What’s Next? Embracing Imperfection and Moving Forward
What The West Wing can teach us about self-compassion
I often notice how much we get stuck in judgment of our current experiences. For the folks I work with, it can sound like, “I had a hard meal, and I feel like I lost control.” or “I spent all day hating my body. I feel like I failed. Now everything is ruined. Maybe I’m not able to do this kind of work. Maybe I should give up.” Don't we all find the feeling of failure incredibly persuasive and hard to sit with?
Cliché Alert: Eating disorder recovery is not linear. Neither is body image healing or grieving. It’s all-or-nothing thinking: if I did it wrong, then I am wrong, and vice versa. The only linear thing is… a line.
As we move forward, we will undoubtedly have good moments and hard moments. It’s totally normal and part of this process.
If we accept that there will be struggles, we can permit ourselves to move on when they occur instead of dwelling on what we did wrong or how this happened. Yes, it’s easier said than done. We all struggle with the ability to pause and find a kinder, more compassionate way to talk to ourselves. This is where the idea of “What’s Next?” applies. Let me tell you how I started to think about the concept of “What’s Next?”
Story Time
If you know me, you know that I love Star Wars, but a close second is my love for The West Wing. Throughout the show, President Bartlet often says, “Ok, What’s next?” (See video below) It’s so common that the podcast about the show (yes, there’s a podcast about The West Wing, and yes, I’ve listened to it) signs off each episode with “Ok, Ok. What’s Next?” Maybe it’s just because of The West Wing, but as I think more, “Ok, What’s Next?” applies to this work.
What’s Next?
Our emotions can be overwhelming in the heat of a struggle, a challenging experience, or hard feelings. At the moment, our nervous system is all activated, and trying to process what’s going on isn’t accessible. Do we sit in shame and blame? Do we beat ourselves up for not being perfect? Do we spiral downward, leading to more struggles? Or do we create space for self-compassion? Can we embrace our imperfections and acknowledge that we may only be able to do C-level work?
The idea of doing C-level work is a valuable Body Trust™ theme. It suggests that we don’t need to get an “A” in our recovery or process, and we don’t need to get an “F,” either.
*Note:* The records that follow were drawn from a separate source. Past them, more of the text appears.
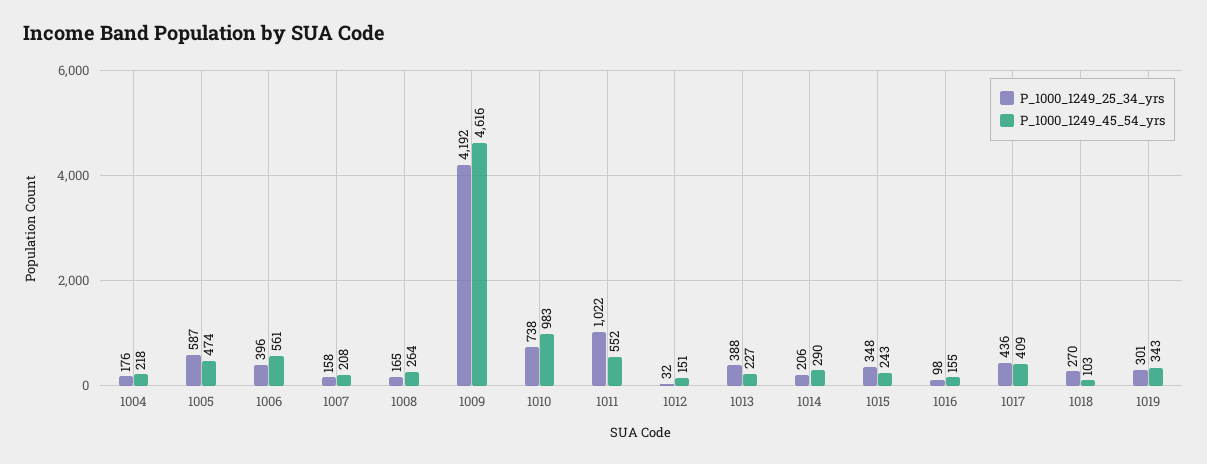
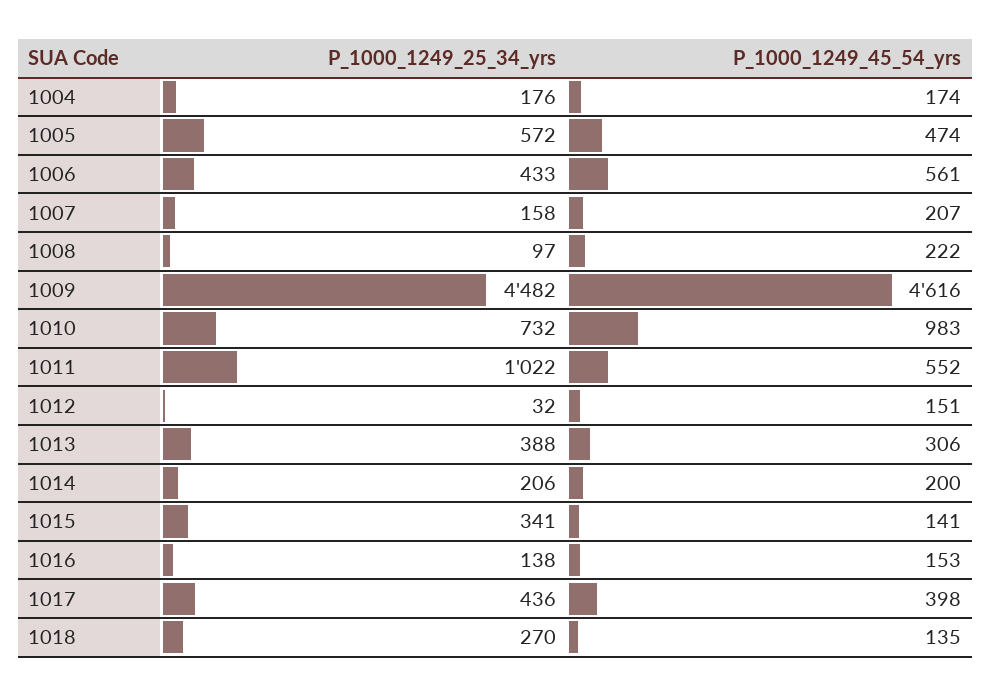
  {
    "P_1000_1249_25_34_yrs": {
      "1004": 176,
-     "1005": 587,
+     "1005": 572,
-     "1006": 396,
+     "1006": 433,
      "1007": 158,
-     "1008": 165,
+     "1008": 97,
-     "1009": 4192,
+     "1009": 4482,
-     "1010": 738,
+     "1010": 732,
      "1011": 1022,
      "1012": 32,
      "1013": 388,
      "1014": 206,
-     "1015": 348,
+     "1015": 341,
-     "1016": 98,
+     "1016": 138,
      "1017": 436,
-     "1018": 270,
+     "1018": 270
-     "1019": 301
    },
    "P_1000_1249_45_54_yrs": {
-     "1004": 218,
+     "1004": 174,
      "1005": 474,
      "1006": 561,
-     "1007": 208,
+     "1007": 207,
-     "1008": 264,
+     "1008": 222,
      "1009": 4616,
      "1010": 983,
      "1011": 552,
      "1012": 151,
-     "1013": 227,
+     "1013": 306,
-     "1014": 290,
+     "1014": 200,
-     "1015": 243,
+     "1015": 141,
-     "1016": 155,
+     "1016": 153,
-     "1017": 409,
+     "1017": 398,
-     "1018": 103,
+     "1018": 135
-     "1019": 343
    }
  }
What if we strive for a “C” and begin to give ourselves permission to not be perfect? We’ll discuss C-level work more in next week's vlog, so stay tuned.
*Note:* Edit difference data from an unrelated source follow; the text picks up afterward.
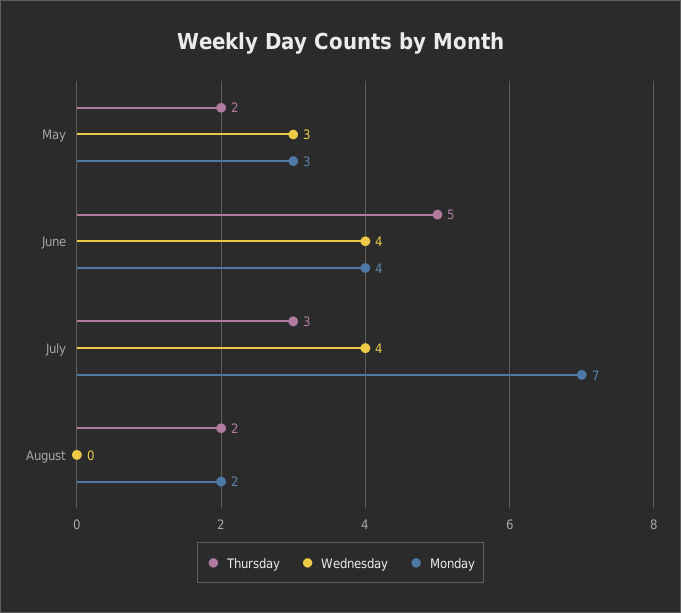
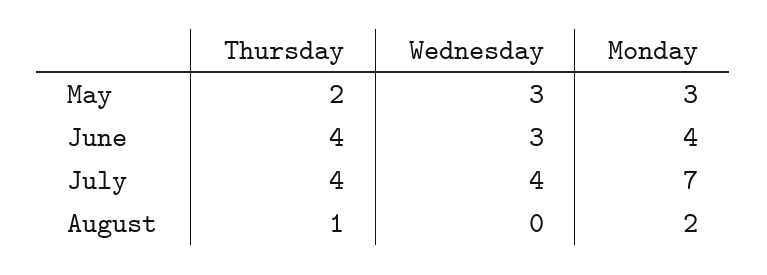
  {
    "Thursday": {
      "May": 2,
-     "June": 5,
+     "June": 4,
-     "July": 3,
+     "July": 4,
-     "August": 2
+     "August": 1
    },
    "Wednesday": {
      "May": 3,
-     "June": 4,
+     "June": 3,
      "July": 4,
      "August": 0
    },
    "Monday": {
      "May": 3,
      "June": 4,
      "July": 7,
      "August": 2
    }
  }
Allowing those feelings to settle gives us more access to curiosity about the experience, enabling us to ask, “What’s next?” So, what if we focus on what's next instead of dwelling on that moment of struggle or behavior?
When we access self-compassion, we can accept the reality that recovery and navigating body image issues are incredibly challenging—perhaps some of the hardest things we’ll ever do.
Compassion and kindness for ourselves start with asking, “What’s next? I might not have handled that moment as best I could, but how can I continue to be kind to myself so the moment doesn’t turn into 10 or 15 moments?”
My Experience with What’s Next
I find asking “what’s next” to be immensely valuable. Diet culture and societal expectations of masculinity have taught me that I need to be perfect, to have my life together, and to provide for my loved ones. This mindset has made me hypercritical of myself when things go wrong and has led to unrealistic expectations for myself.
But if I can embrace my humanity, imperfections, and C-level work, I can ask myself, “What’s next?” Did I spend too much time worrying about my body or appearance? Maybe. But what’s next? Can I move on without letting it ruin my day?
When these moments happen, it’s easy for me to get stuck in my head. My partner, who supports me, will ask, “Can you rally?” I’m good at letting one setback ruin a day or week. When she reminds me to rally, it’s permission to feel angry, upset, or disappointed and to hold space for all the other feelings. We can feel complex emotions without letting them dictate our entire day.
What if we don’t let hard feelings ruin our day? What if we embrace our humanity and our flaws? What if we say, “That wasn’t my finest moment. I could have handled that differently, but ok, what’s next?”
Tell me what you think. How have you learned to move on from challenging moments? How have you embraced C-level work? How would you apply “What’s Next?” in your life? Most importantly, who is your favorite character from The West Wing?